Small groups of Pakistani protesters opposed to U.S. bombing raids in Afghanistan have held a series of scattered demonstrations around the country.
Hundreds of university and high school students turned out in the capital Thursday to protest U.S. strikes against terrorist targets in Afghanistan. The demonstration in Islamabad took place as mourners chanted anti-U.S. slogans in the port city of Karachi at a funeral for Commander Farooq, one of the leaders of the Pakistani based Harkat ul-Mujahideen, a militant separatist group active in Indian-administered Kashmir. The U.S. State Department has placed the group on its list of terrorist organizations because of its links with Osama bin Laden's al-Qaida organization.
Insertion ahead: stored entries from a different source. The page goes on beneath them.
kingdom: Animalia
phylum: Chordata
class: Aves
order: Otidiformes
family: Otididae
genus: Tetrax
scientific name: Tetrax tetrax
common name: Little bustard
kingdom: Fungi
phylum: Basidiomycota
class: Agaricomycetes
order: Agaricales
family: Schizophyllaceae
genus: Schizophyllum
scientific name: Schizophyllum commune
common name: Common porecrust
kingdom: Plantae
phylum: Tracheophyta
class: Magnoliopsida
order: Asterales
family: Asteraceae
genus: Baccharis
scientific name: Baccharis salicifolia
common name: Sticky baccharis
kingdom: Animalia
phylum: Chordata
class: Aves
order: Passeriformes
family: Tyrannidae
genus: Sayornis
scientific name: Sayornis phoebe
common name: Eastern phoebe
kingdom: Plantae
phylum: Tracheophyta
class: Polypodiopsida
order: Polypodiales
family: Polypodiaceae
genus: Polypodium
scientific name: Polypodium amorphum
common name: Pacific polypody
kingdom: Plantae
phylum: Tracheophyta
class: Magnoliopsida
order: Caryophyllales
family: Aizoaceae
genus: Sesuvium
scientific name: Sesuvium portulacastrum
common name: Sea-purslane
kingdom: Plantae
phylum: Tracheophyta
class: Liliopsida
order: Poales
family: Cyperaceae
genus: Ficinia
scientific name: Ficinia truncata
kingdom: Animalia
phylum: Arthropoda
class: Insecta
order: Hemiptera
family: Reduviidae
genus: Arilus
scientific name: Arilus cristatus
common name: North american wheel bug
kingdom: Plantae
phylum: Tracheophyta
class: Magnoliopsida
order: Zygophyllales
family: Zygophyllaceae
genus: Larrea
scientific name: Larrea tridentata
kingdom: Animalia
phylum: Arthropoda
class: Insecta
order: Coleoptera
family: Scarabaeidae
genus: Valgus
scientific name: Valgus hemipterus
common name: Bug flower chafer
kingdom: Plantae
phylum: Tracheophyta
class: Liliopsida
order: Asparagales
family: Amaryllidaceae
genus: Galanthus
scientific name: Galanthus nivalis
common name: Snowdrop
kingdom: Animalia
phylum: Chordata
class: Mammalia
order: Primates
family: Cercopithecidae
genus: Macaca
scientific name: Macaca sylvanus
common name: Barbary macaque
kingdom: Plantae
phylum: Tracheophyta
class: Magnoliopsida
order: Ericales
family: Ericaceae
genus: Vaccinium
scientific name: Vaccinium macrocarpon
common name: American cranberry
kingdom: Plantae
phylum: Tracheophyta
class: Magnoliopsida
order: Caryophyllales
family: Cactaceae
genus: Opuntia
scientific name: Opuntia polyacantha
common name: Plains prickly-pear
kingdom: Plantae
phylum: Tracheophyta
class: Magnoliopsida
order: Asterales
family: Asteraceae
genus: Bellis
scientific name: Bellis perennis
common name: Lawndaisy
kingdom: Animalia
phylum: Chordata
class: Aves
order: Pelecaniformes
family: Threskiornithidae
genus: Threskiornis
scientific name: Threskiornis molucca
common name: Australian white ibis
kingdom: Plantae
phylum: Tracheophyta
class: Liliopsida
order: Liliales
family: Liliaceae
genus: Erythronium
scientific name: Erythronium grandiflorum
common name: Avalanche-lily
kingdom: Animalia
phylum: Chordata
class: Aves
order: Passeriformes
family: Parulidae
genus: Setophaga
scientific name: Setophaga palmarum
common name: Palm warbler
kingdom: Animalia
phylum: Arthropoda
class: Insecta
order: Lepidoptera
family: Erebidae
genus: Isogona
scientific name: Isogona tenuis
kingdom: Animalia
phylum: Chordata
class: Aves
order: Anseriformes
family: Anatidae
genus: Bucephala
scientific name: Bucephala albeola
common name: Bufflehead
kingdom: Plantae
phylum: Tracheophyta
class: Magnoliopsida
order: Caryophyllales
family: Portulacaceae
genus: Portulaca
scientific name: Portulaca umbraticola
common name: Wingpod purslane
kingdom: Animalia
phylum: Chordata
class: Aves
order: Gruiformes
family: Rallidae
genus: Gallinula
Commander Farooq and more than 20 other members of Harkat ul-Mujahideen were killed in a U.S. air strike inside Afghanistan on Monday. The bodies of at least eight members of the group were smuggled back into Pakistan on Wednesday after Pakistani border guards refused to allow them entry.
In Pakistan's self-governing tribal areas, which border on Afghanistan, Sufi Mohammed, the leader of a movement seeking to impose Islamic Shariah law in Pakistan, claims to have hundreds of supporters willing to enter Afghanistan to defend the Taleban.
One of the organizers of the Islamabad demonstration, Mushtaq Ahmed Khan who heads a small religious based party says opposition is growing to the U.S. strikes, and to those Pakistani's who support the international effort against terrorism. "I think this is the first drop of the rain after the first drop there will be rain. Then after the rain there will be a flood," he says. "And in this flood all the people who have been loyal to America, and who have imposed the policies of America on Pakistan they will be drowned they will be demolished their government will be demolished," he says.
Pakistan's President, General Pervez Musharraf says the "silent majority" of Pakistani's support his policy of aiding the coalition fighting terrorism saying also that any extremist violence resulting from protests against his government policies will not be tolerated.
Meanwhile, Pakistani authorities have refused all comment as to why they detained prominent nuclear scientist Sultan Bashiruddin Mehmood. The nuclear scientist is well known for both his outspoken opposition to Pakistan signing nuclear control accords, and his support for the Taleban leadership in Afghanistan.